### WHAT THE TASK ASKS
Reproduce the text of all the records below word for word, leaving out the pictures.
=== Section Start ===
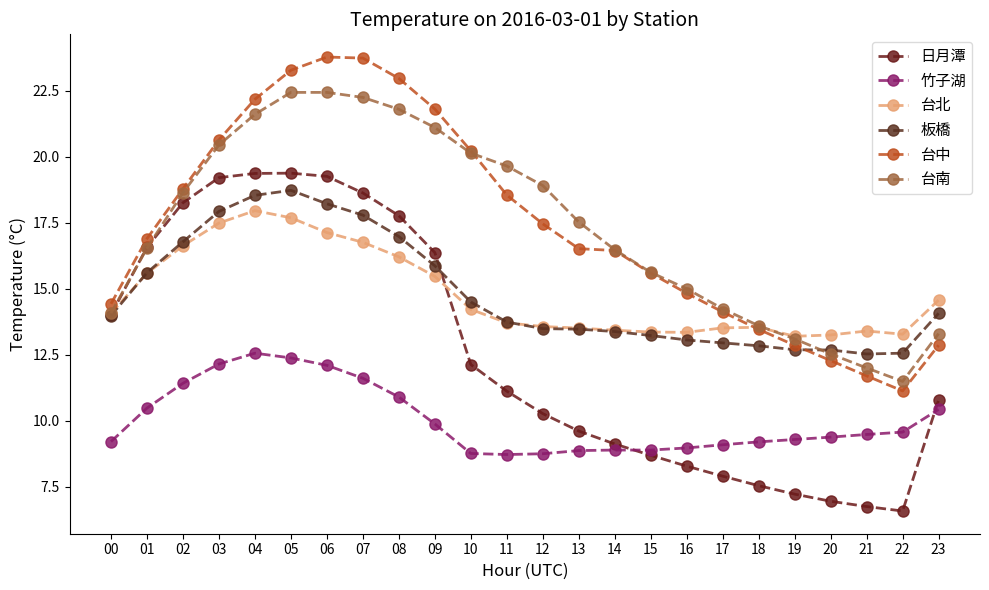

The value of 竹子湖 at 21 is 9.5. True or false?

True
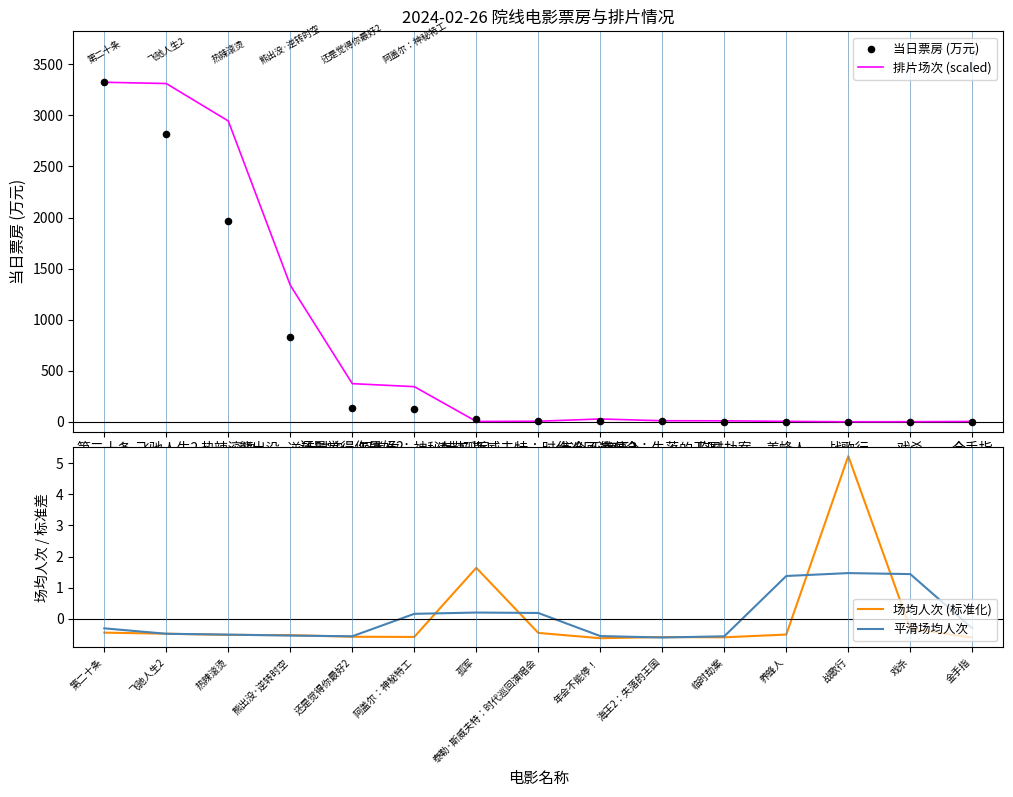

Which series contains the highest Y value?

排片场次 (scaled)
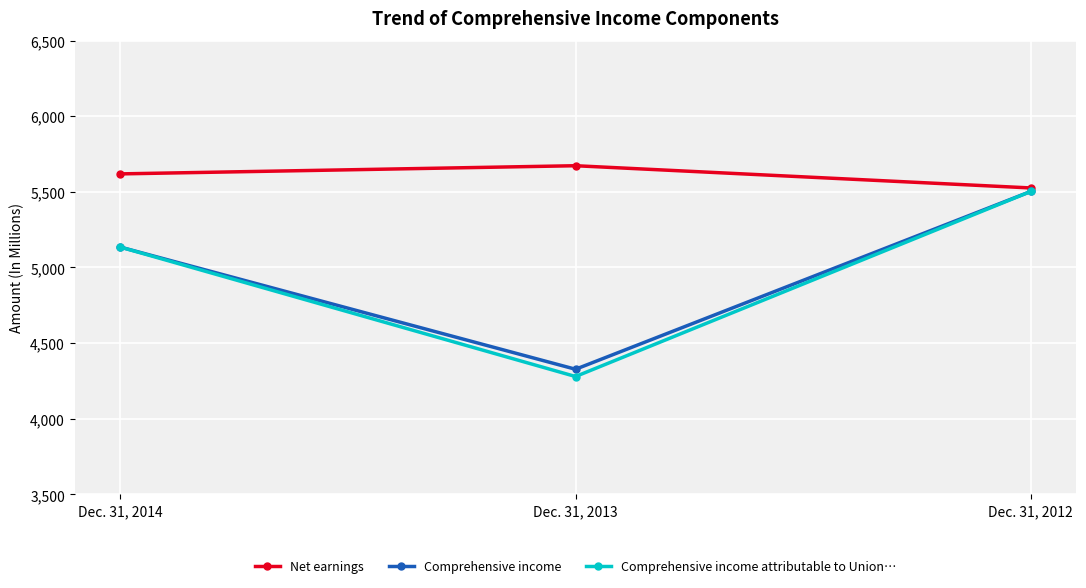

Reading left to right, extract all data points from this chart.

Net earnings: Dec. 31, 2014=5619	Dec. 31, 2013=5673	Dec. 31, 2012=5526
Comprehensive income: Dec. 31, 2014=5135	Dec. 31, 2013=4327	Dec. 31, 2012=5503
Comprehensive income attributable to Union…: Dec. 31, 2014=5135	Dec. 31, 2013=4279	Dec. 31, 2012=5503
=== Section End ===
### RESULT
The value of 竹子湖 at 21 is 9.5. True or false?

True

Which series contains the highest Y value?

排片场次 (scaled)

Reading left to right, extract all data points from this chart.

Net earnings: Dec. 31, 2014=5619	Dec. 31, 2013=5673	Dec. 31, 2012=5526
Comprehensive income: Dec. 31, 2014=5135	Dec. 31, 2013=4327	Dec. 31, 2012=5503
Comprehensive income attributable to Union…: Dec. 31, 2014=5135	Dec. 31, 2013=4279	Dec. 31, 2012=5503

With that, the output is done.